Energy, Intelligence, and Integrity
Energy is pretty clear: it requires a tremendous amount of time, motivation, and perseverance to build any startup. If people have worked in startups before – and want to do it again – it’s a good sign that they know what they’re getting into.
Intelligence is more nuanced. “I look for lateral thinkers, someone who can take a concept from one field and apply it to another. Startups always have new challenges, so you need someone who is intellectually curious and eager to learn.”
Lastly, there is integrity. Everyone has integrity in the abstract so you should avoid asking hypothetical questions. “Instead, ask about specific experiences,” said Mark. “Tell me about the biggest mistake you’ve made at work. Tell me what really happened when your back was pushed up against the wall.”
These skills are vital as you look to delegate key parts of your business to your early hires.
How to Close Top Talent
“The #1 thing people do wrong at a startup is closing top talent,” shared Mark Williamson.
The interview process should be a two-way discussion. The startup should learn about the candidate’s background, experience, and ambitions. Meanwhile, the candidate should learn about the startup, the role, and the future prospects.
Startups need to remember that talent has the upper hand, particularly people who are world-class at what they do. Yes, the salary has to be in line with expectations but that hardly is the deciding factor. There are bigger, more established companies that can always pay more.
As a result, startups need to be more creative.
“During the interview process, you need to find out what matters most to the candidate. The process should not be about the offer,” said Mark. “It should involve you showing a candidate how their skills will grow and their career will progress with your help.”

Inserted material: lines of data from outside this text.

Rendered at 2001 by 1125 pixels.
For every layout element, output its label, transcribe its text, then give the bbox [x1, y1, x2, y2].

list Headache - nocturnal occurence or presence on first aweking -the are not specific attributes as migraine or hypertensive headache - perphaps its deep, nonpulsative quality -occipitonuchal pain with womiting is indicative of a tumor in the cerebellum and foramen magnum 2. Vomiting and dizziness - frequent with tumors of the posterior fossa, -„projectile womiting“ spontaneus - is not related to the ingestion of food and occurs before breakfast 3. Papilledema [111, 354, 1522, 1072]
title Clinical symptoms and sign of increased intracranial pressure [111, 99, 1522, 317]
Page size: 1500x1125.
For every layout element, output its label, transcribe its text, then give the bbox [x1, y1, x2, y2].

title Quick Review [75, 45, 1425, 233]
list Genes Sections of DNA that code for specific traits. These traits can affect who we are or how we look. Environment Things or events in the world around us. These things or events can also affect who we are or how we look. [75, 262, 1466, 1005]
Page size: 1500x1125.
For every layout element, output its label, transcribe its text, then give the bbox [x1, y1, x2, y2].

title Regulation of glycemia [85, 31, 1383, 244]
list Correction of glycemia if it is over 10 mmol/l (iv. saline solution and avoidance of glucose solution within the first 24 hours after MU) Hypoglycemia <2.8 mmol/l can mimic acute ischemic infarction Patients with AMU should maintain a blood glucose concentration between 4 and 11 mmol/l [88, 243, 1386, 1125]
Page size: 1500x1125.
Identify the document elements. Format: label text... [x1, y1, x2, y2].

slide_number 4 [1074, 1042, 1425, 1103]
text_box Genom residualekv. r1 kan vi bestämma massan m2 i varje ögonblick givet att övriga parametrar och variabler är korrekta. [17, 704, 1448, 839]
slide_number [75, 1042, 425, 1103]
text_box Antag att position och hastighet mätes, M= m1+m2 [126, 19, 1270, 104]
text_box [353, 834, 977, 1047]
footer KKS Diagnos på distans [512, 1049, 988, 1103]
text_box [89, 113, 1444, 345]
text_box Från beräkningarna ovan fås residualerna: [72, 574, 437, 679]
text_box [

Your progression in a new job often follows an S-curve. At first, there is a steep learning curve as you get used to your new company, team, and assignments. Sometimes you’re stepping into a role for the first time and it can feel like a trial by fire.
But, whether it takes a few months or a few years, that growth will slow and you will be at the top of the S curve. Instead of having employees get bored and look for other jobs, Mark proposed that you show candidates a series of S curves that they can climb.
“Here is how you become a radically different executive in 6 years after completing these 3 S curves,” said Mark. For example, you could map out how you will support a new director of marketing to become a regional marketing lead, a global marketing lead, and eventually, into an executive officer of the company.
Conclusion
Talent makes all the difference, whether you’re at the early stage or looking to scale after a large round of venture capital. The model that Mark outlines requires you to treat hiring as seriously as you treat the sales process.
Startups should strive to provide competitive compensation packages and respond to candidates quickly. Moreover, startup executives should clearly articulate how someone’s career will progress by joining your company. Sell them on the mission, yes, but also sell them on how they can grow into the leader that they want to be.
This model allows you to retain and develop key personnel, which is crucial because top performers often bring with them other incredible potential hires in their networks.